Supplied data Block Start

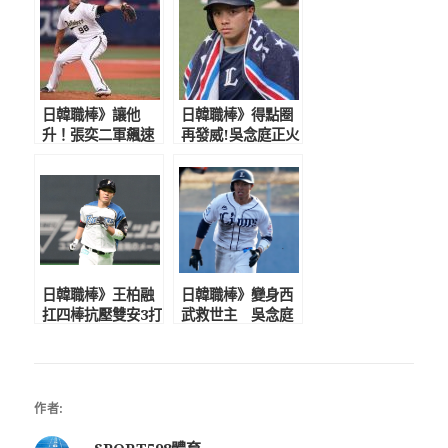
日韓職棒》讓他
日韓職棒》得點圈
升！張奕二軍飆速
再發威!吳念庭正火
157 連5場無失分
燙 日球迷讚嘆：
再奪救援成功
進入神的領域
日韓職棒》王柏融
日韓職棒》變身西
扛四棒抗壓雙安3打
武救世主 吳念庭
點 滿壘得點圈敲
明星賽登場先發第7
強勁安打建功
棒 宋家豪主場亮相
作者:
SPORT598體育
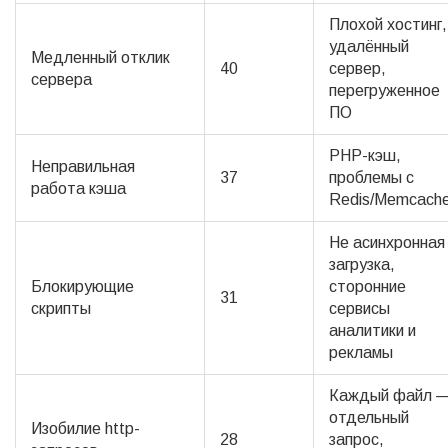
Плохой хостинг,
удалённый
Медленный отклик
40
сервер,
сервера
перегруженное
ПО
PHP-кэш,
Неправильная
37
проблемы с
работа кэша
Redis/Memcach
Не асинхронная
загрузка,
Блокирующие
сторонние
31
скрипты
сервисы
аналитики и
рекламы
Каждый файл 
отдельный
Изобилие http-
28
запрос,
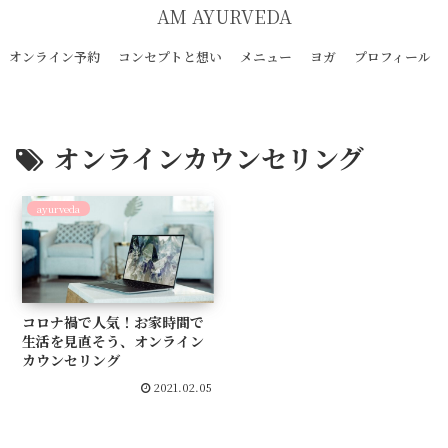
AM AYURVEDA
オンライン予約
コンセプトと想い
メニュー
ヨガ
プロフィール
オンラインカウンセリング
ayurveda
コロナ禍で人気！お家時間で
生活を見直そう、オンライン
カウンセリング
2021.02.05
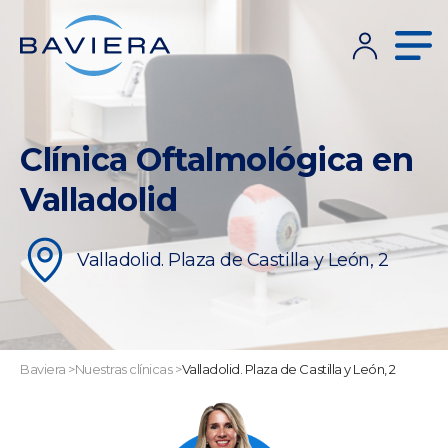
Clínica Oftalmológica en
Valladolid
Valladolid. Plaza de Castilla y León, 2
Baviera
>
Nuestras clínicas
>
Valladolid. Plaza de Castilla y León, 2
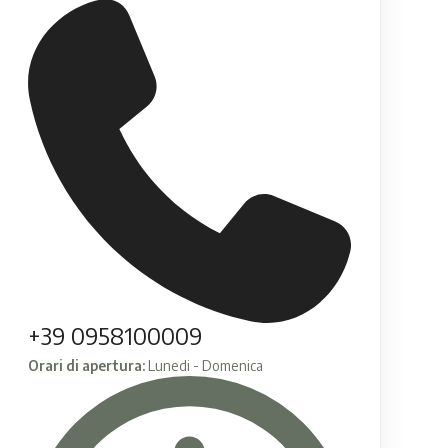
+39 0958100009
Orari di apertura:
Lunedi - Domenica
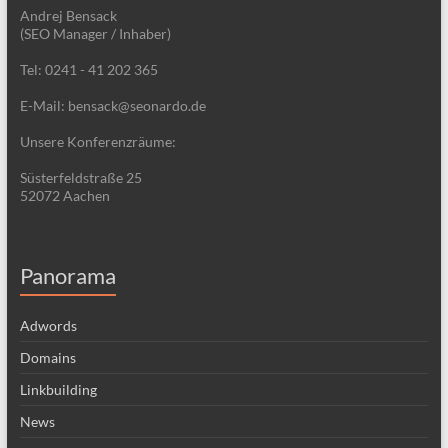
Andrej Bensack
(SEO Manager / Inhaber)
Tel: 0241 - 41 202 365
E-Mail: bensack@seonardo.de
Unsere Konferenzräume:
Süsterfeldstraße 25
52072 Aachen
Panorama
Adwords
Domains
Linkbuilding
News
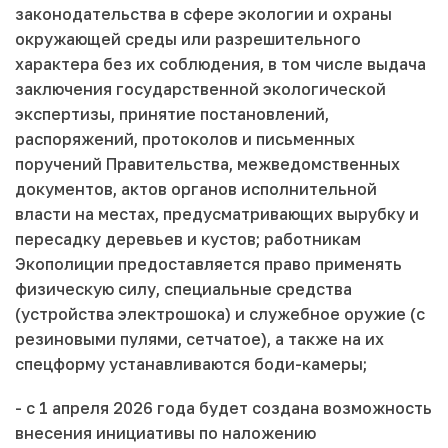
законодательства в сфере экологии и охраны
окружающей среды или разрешительного
характера без их соблюдения, в том числе выдача
заключения государственной экологической
экспертизы, принятие постановлений,
распоряжений, протоколов и письменных
поручений Правительства, межведомственных
документов, актов органов исполнительной
власти на местах, предусматривающих вырубку и
пересадку деревьев и кустов; работникам
Экополиции предоставляется право применять
физическую силу, специальные средства
(устройства электрошока) и служебное оружие (с
резиновыми пулями, сетчатое), а также на их
спецформу устанавливаются боди-камеры;
- с 1 апреля 2026 года будет создана возможность
внесения инициативы по наложению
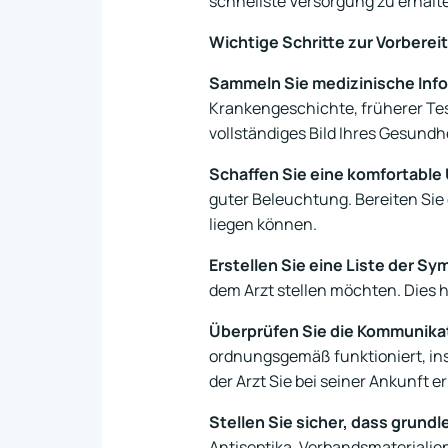
schnellste Versorgung zu erhalt
Wichtige Schritte zur Vorbere
Sammeln Sie medizinische Inf
Krankengeschichte, früherer Test
vollständiges Bild Ihres Gesundh
Schaffen Sie eine komfortabl
guter Beleuchtung. Bereiten Sie
liegen können.
Erstellen Sie eine Liste der S
dem Arzt stellen möchten. Dies h
Überprüfen Sie die Kommunika
ordnungsgemäß funktioniert, insb
der Arzt Sie bei seiner Ankunft e
Stellen Sie sicher, dass grund
Antiseptika, Verbandsmaterialie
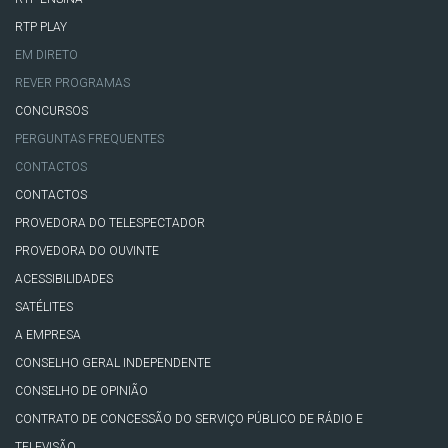
RTP PLAY
EM DIRETO
REVER PROGRAMAS
CONCURSOS
PERGUNTAS FREQUENTES
CONTACTOS
CONTACTOS
PROVEDORA DO TELESPECTADOR
PROVEDORA DO OUVINTE
ACESSIBILIDADES
SATÉLITES
A EMPRESA
CONSELHO GERAL INDEPENDENTE
CONSELHO DE OPINIÃO
CONTRATO DE CONCESSÃO DO SERVIÇO PÚBLICO DE RÁDIO E
TELEVISÃO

Supplied data Block End

-- Prompt --
Reproduce every line of text in the data above in its original order, and leave the pictures out of your answer.

-- Answer to this problem --
日韓職棒》讓他
日韓職棒》得點圈
升！張奕二軍飆速
再發威!吳念庭正火
157 連5場無失分
燙 日球迷讚嘆：
再奪救援成功
進入神的領域
日韓職棒》王柏融
日韓職棒》變身西
扛四棒抗壓雙安3打
武救世主 吳念庭
點 滿壘得點圈敲
明星賽登場先發第7
強勁安打建功
棒 宋家豪主場亮相
作者:
SPORT598體育
Плохой хостинг,
удалённый
Медленный отклик
40
сервер,
сервера
перегруженное
ПО
PHP-кэш,
Неправильная
37
проблемы с
работа кэша
Redis/Memcach
Не асинхронная
загрузка,
Блокирующие
сторонние
31
скрипты
сервисы
аналитики и
рекламы
Каждый файл 
отдельный
Изобилие http-
28
запрос,
AM AYURVEDA
オンライン予約
コンセプトと想い
メニュー
ヨガ
プロフィール
オンラインカウンセリング
ayurveda
コロナ禍で人気！お家時間で
生活を見直そう、オンライン
カウンセリング
2021.02.05
Clínica Oftalmológica en
Valladolid
Valladolid. Plaza de Castilla y León, 2
Baviera
>
Nuestras clínicas
>
Valladolid. Plaza de Castilla y León, 2
+39 0958100009
Orari di apertura:
Lunedi - Domenica
Andrej Bensack
(SEO Manager / Inhaber)
Tel: 0241 - 41 202 365
E-Mail: bensack@seonardo.de
Unsere Konferenzräume:
Süsterfeldstraße 25
52072 Aachen
Panorama
Adwords
Domains
Linkbuilding
News
законодательства в сфере экологии и охраны
окружающей среды или разрешительного
характера без их соблюдения, в том числе выдача
заключения государственной экологической
экспертизы, принятие постановлений,
распоряжений, протоколов и письменных
поручений Правительства, межведомственных
документов, актов органов исполнительной
власти на местах, предусматривающих вырубку и
пересадку деревьев и кустов; работникам
Экополиции предоставляется право применять
физическую силу, специальные средства
(устройства электрошока) и служебное оружие (с
резиновыми пулями, сетчатое), а также на их
спецформу устанавливаются боди-камеры;
- с 1 апреля 2026 года будет создана возможность
внесения инициативы по наложению
schnellste Versorgung zu erhalt
Wichtige Schritte zur Vorbere
Sammeln Sie medizinische Inf
Krankengeschichte, früherer Test
vollständiges Bild Ihres Gesundh
Schaffen Sie eine komfortabl
guter Beleuchtung. Bereiten Sie
liegen können.
Erstellen Sie eine Liste der S
dem Arzt stellen möchten. Dies h
Überprüfen Sie die Kommunika
ordnungsgemäß funktioniert, insb
der Arzt Sie bei seiner Ankunft e
Stellen Sie sicher, dass grund
Antiseptika, Verbandsmaterialie
RTP PLAY
EM DIRETO
REVER PROGRAMAS
CONCURSOS
PERGUNTAS FREQUENTES
CONTACTOS
CONTACTOS
PROVEDORA DO TELESPECTADOR
PROVEDORA DO OUVINTE
ACESSIBILIDADES
SATÉLITES
A EMPRESA
CONSELHO GERAL INDEPENDENTE
CONSELHO DE OPINIÃO
CONTRATO DE CONCESSÃO DO SERVIÇO PÚBLICO DE RÁDIO E
TELEVISÃO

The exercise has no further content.